Similarly, children may not know how to interact or play with their brother or sister since their abilities have changed. They may also believe that their sibling doesn’t want to play with them anymore. Again, it is important to explain that these changes are caused by the tumor rather than being the child’s choice. Then you can help your children find new ways of playing or being together. Healthy siblings can read stories to their brother or sister, watch movies or listen to music together. They can also play “for” their sibling; some examples of this are making a beaded bracelet or building a LEGO tower by asking their sibling what color bead or LEGO block to use next. They can also draw a picture or write a story based on their sibling’s ideas about what to draw or write. When thinking about how to help children play together, consider what they used to do together and try to find ways to adapt those activities. Children may have a hard time trying new things; it can be easier and more comfortable to do what feels familiar.

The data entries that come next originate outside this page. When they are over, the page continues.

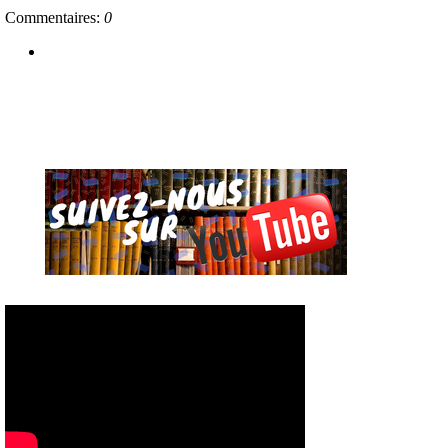
Commentaires:
0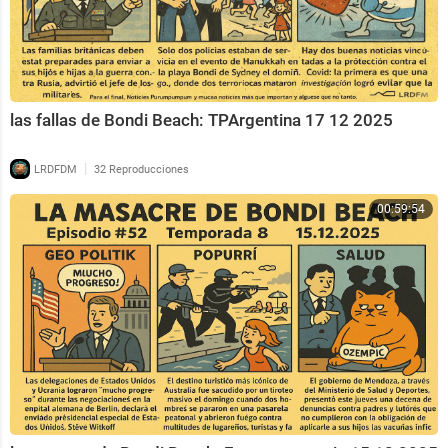
las fallas de Bondi Beach: TPArgentina 17 12 2025
|
LRDFDM
32 Reproducciones
00:59:54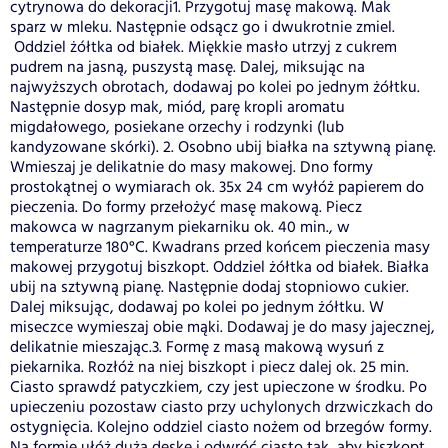
cytrynowa do dekoracji1. Przygotuj masę makową. Mak
sparz w mleku. Następnie odsącz go i dwukrotnie zmiel.
Oddziel żółtka od białek. Miękkie masło utrzyj z cukrem
pudrem na jasną, puszystą masę. Dalej, miksując na
najwyższych obrotach, dodawaj po kolei po jednym żółtku.
Następnie dosyp mak, miód, parę kropli aromatu
migdałowego, posiekane orzechy i rodzynki (lub
kandyzowane skórki). 2. Osobno ubij białka na sztywną pianę.
Wmieszaj je delikatnie do masy makowej. Dno formy
prostokątnej o wymiarach ok. 35x 24 cm wyłóż papierem do
pieczenia. Do formy przełożyć masę makową. Piecz
makowca w nagrzanym piekarniku ok. 40 min., w
temperaturze 180°C. Kwadrans przed końcem pieczenia masy
makowej przygotuj biszkopt. Oddziel żółtka od białek. Białka
ubij na sztywną pianę. Następnie dodaj stopniowo cukier.
Dalej miksując, dodawaj po kolei po jednym żółtku. W
miseczce wymieszaj obie mąki. Dodawaj je do masy jajecznej,
delikatnie mieszając.3. Formę z masą makową wysuń z
piekarnika. Rozłóż na niej biszkopt i piecz dalej ok. 25 min.
Ciasto sprawdź patyczkiem, czy jest upieczone w środku. Po
upieczeniu pozostaw ciasto przy uchylonych drzwiczkach do
ostygnięcia. Kolejno oddziel ciasto nożem od brzegów formy.
Na formie ułóż dużą deskę i odwróć ciasto tak, aby biszkopt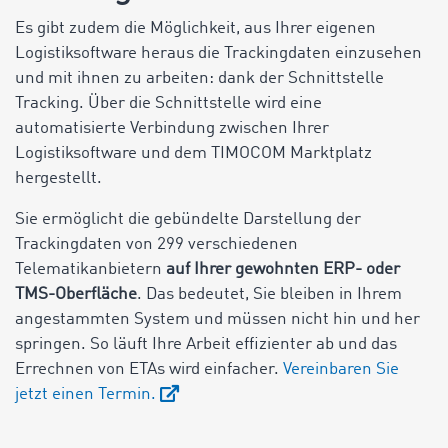
Es gibt zudem die Möglichkeit, aus Ihrer eigenen
Logistiksoftware heraus die Trackingdaten einzusehen
und mit ihnen zu arbeiten: dank der Schnittstelle
Tracking. Über die Schnittstelle wird eine
automatisierte Verbindung zwischen Ihrer
Logistiksoftware und dem TIMOCOM Marktplatz
hergestellt.
Sie ermöglicht die gebündelte Darstellung der
Trackingdaten von 299 verschiedenen
Telematikanbietern
auf Ihrer gewohnten ERP- oder
TMS-Oberfläche
. Das bedeutet, Sie bleiben in Ihrem
angestammten System und müssen nicht hin und her
springen. So läuft Ihre Arbeit effizienter ab und das
Errechnen von ETAs wird einfacher.
Vereinbaren Sie
jetzt einen Termin.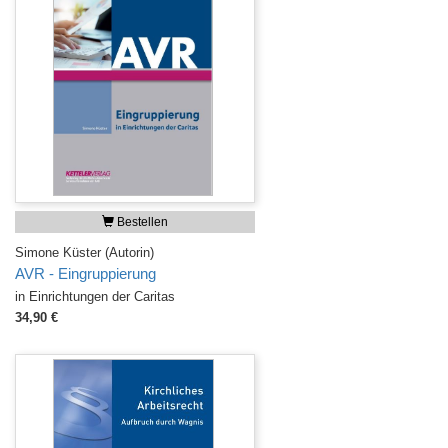
Bestellen
Simone Küster (Autorin)
AVR - Eingruppierung
in Einrichtungen der Caritas
34,90 €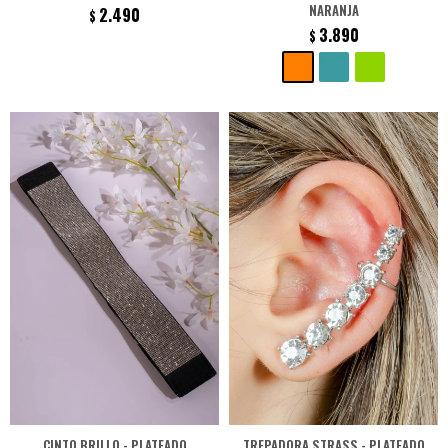
NARANJA
2.490
$
3.890
$
CINTO BRILLO - PLATEADO
TREPADORA STRASS - PLATEADO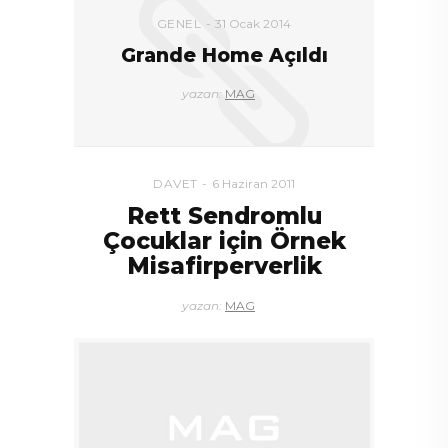
GENEL
31 Ocak 2014
Grande Home Açıldı
yazan:
MAG
DAVET
6 Haziran 2011
Rett Sendromlu
Çocuklar için Örnek
Misafirperverlik
yazan:
MAG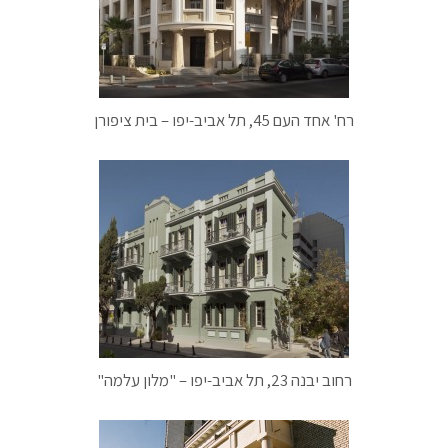
רח' אחד העם 45, תל אביב-יפו – בית ציפורן
רחוב יבנה 23, תל אביב-יפו – "מלון עלמה"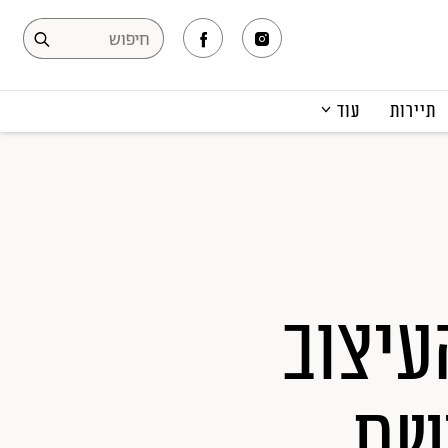
תיירות
עוד
המגזין
תרבות ופנאי
קריירה
הפקות אופנה
תוכן מקודם
עיצוב
שת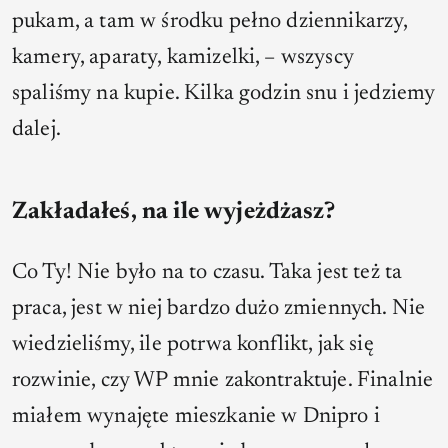
pukam, a tam w środku pełno dziennikarzy,
kamery, aparaty, kamizelki, – wszyscy
spaliśmy na kupie. Kilka godzin snu i jedziemy
dalej.
Zakładałeś, na ile wyjeżdżasz?
Co Ty! Nie było na to czasu. Taka jest też ta
praca, jest w niej bardzo dużo zmiennych. Nie
wiedzieliśmy, ile potrwa konflikt, jak się
rozwinie, czy WP mnie zakontraktuje. Finalnie
miałem wynajęte mieszkanie w Dnipro i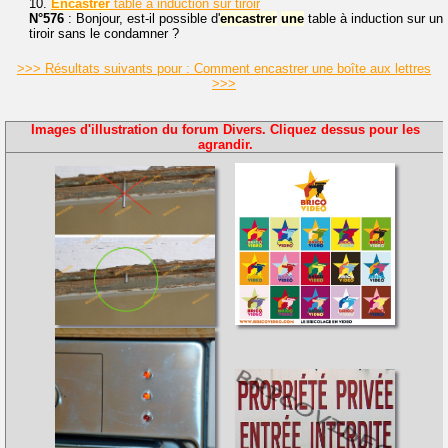
10.
Encastrer
table à induction sur tiroir
N°576
: Bonjour, est-il possible d'
encastrer
une
table à induction sur un
tiroir sans le condamner ?
>>> Résultats suivants pour : Comment encastrer une boîte aux lettres
>>>
Images d'illustration du forum Divers. Cliquez dessus pour les
agrandir.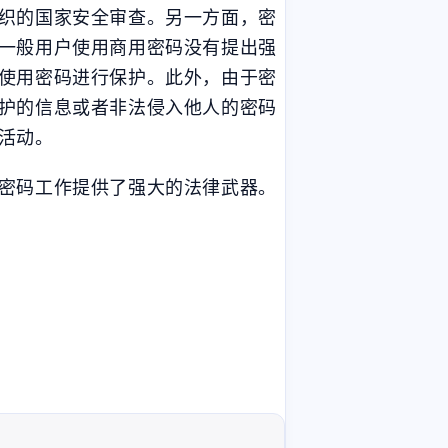
织的国家安全审查。另一方面，密
一般用户使用商用密码没有提出强
使用密码进行保护。此外，由于密
护的信息或者非法侵入他人的密码
活动。
密码工作提供了强大的法律武器。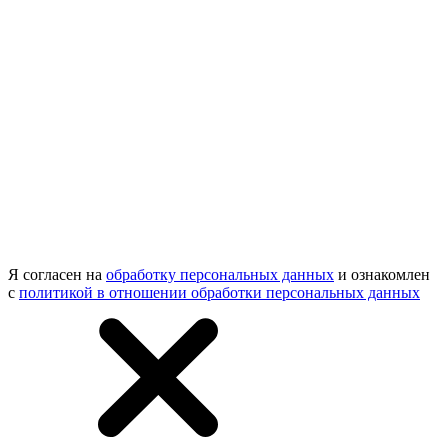
Я согласен на
обработку персональных данных
и ознакомлен
с
политикой в отношении обработки персональных данных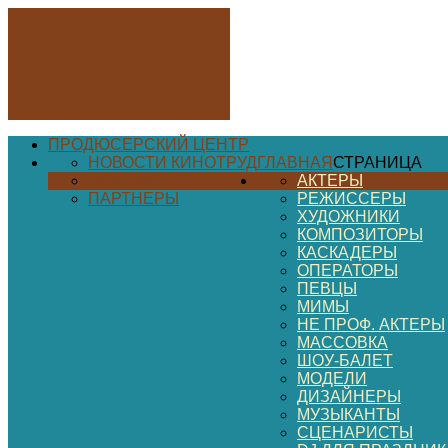
ПРОДЮСЕРСКИЙ ЦЕНТР
НОВОСТИ КИНОТРУД
ГЛАВНАЯ
СТРАНИЦА
ШОУ-БИЗНЕС
АКТЕРЫ
ПАРТНЕРЫ
РЕЖИССЕРЫ
ХУДОЖНИКИ
КОМПОЗИТОРЫ
КАСКАДЕРЫ
ОПЕРАТОРЫ
ПЕВЦЫ
МИМЫ
НЕ ПРОФ. АКТЕРЫ
МАССОВКА
ШОУ-БАЛЕТ
МОДЕЛИ
ДИЗАЙНЕРЫ
МУЗЫКАНТЫ
СЦЕНАРИСТЫ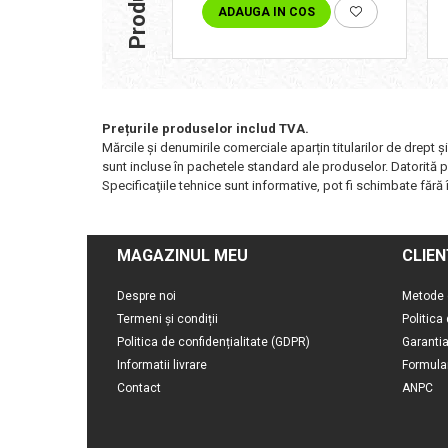
ADAUGA IN COS
Prețurile produselor includ TVA.
Mărcile și denumirile comerciale aparțin titularilor de drept ş
sunt incluse în pachetele standard ale produselor. Datorită pr
Specificaţiile tehnice sunt informative, pot fi schimbate fără î
MAGAZINUL MEU
CLIEN
Despre noi
Metode 
Termeni și condiții
Politica
Politica de confidențialitate (GDPR)
Garanti
Informatii livrare
Formula
Contact
ANPC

Some other considerations we’ve learned about siblings are:
- Healthy siblings need opportunities to play for themselves.
- They will need your assistance to find a balance between feeling helpful without taking on too much responsibility for their sibling with a brain tumor.
- Even when they understand why their brother or sister needs the extra attention, siblings need support to make sense of, and express, their emotions and possible feelings of jealousy about the extra attention their ill sibling is getting.
- Sometimes siblings are asked to be patient, helpful, and understanding for a long time, which isn’t easy. This is a challenging experience for children of all ages, and their frustrations can be expressed differently at different developmental stages.
- All children need to know that their needs will be met.
- Children of all ages need love and support from their parents, though how they express this need changes at different ages.
- It is important to recognize and tell each child how much you appreciate all that he or she has done throughout their sibling’s illness, including specific examples when possible.
- Let them know that you recognize how challenging it has been and will continue to be and encourage them to let you know when they’re struggling and need help.
Talking with your other children about how they are feeling, helping them to understand that all of their emotions are natural, and encouraging them to express any questions or fears that they have is very important and beneficial. There may be people at the hospital or at school, such as child life specialists, social workers, counselors, or volunteers who can help support children when their sibling is ill. There may also be local organizations that can provide support.